[Directions for this task]
Continue the news piece about Yoweri Museveni's 1980 court petition against Sam Kutesa's election, starting right after its last sentence.

[Text provided]
After losing to Democratic Party (DP)’s Sam Kutesa in the December 10, 1980 election for the Mbarara North Constituency, the Uganda Patriotic Movement (UPM) party presidential candidate, Yoweri Museveni, went to court to challenge the election results. Kutesa is today the minister for Foreign Affairs in Museveni’s National Resistance Movement (NRM) government and MP for Mawogola Constituency. Kutesa’s daughter, Charlottte, is also married to Brig Muhoozi Kainerugaba, President Museveni’s son.
In early January 1981, Museveni filed a petition in the High Court in Kampala challenging the election of Kutesa.

When Saturday Monitor asked one of Museveni’s agents in the 1980 electioneering whether Museveni had truly sued Kutesa, he answered, on condition of anonymity: “Do you think Museveni had time to go to court over rigged elections?” And he added: “I think his [Museveni’s] intention was to play on the State intelligence, which was trailing him, but not go to court over rigged elections.”

[Information supplied]
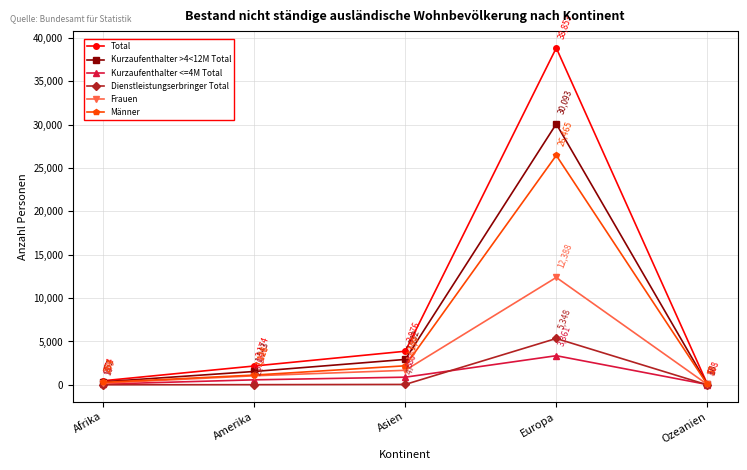

Which series has the widest spread of values?

Total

[Expected answer]
The Weekly Topic of January 9, 1980, reported about Museveni seeking court redress. The paper wrote: “UPM leader Yoweri Museveni has filed a petition in the High Court challenging DP candidate Sam Kutesa’s election to parliament. The petition was filed on Museveni’s behalf by his lawyers Hunter and Greig.”

In his petition, Museveni listed 10 grounds for suing Kutesa. He alleged a number of irregularities. He claimed some registered voters did not appear on the voters’ registers and that the registers were not displayed for inspection as required by law. The paper further wrote: “Museveni also complains that the demarcation of his constituency was made after the constituencies had been gazetted and that in some cases, two or more people voted with the same card. He alleges that there were cases of presiding officers coaching voters and even entering the voting chambers to suggest to them how to vote. Museveni further complains that in some places, the ballot boxes were not sealed, while in others the party symbols were displayed”.

Apollo Mabati, a former Front for National Salvation (Fronasa) fighter and activist, and currently the national chairman for Fronasa veterans and also the chairman of Kiruhura District Veterans League, says he rode a bicycle from Mbarara Town to Ruhengeri Field Station near Sanga, Mbarara North Constituency to vote Museveni.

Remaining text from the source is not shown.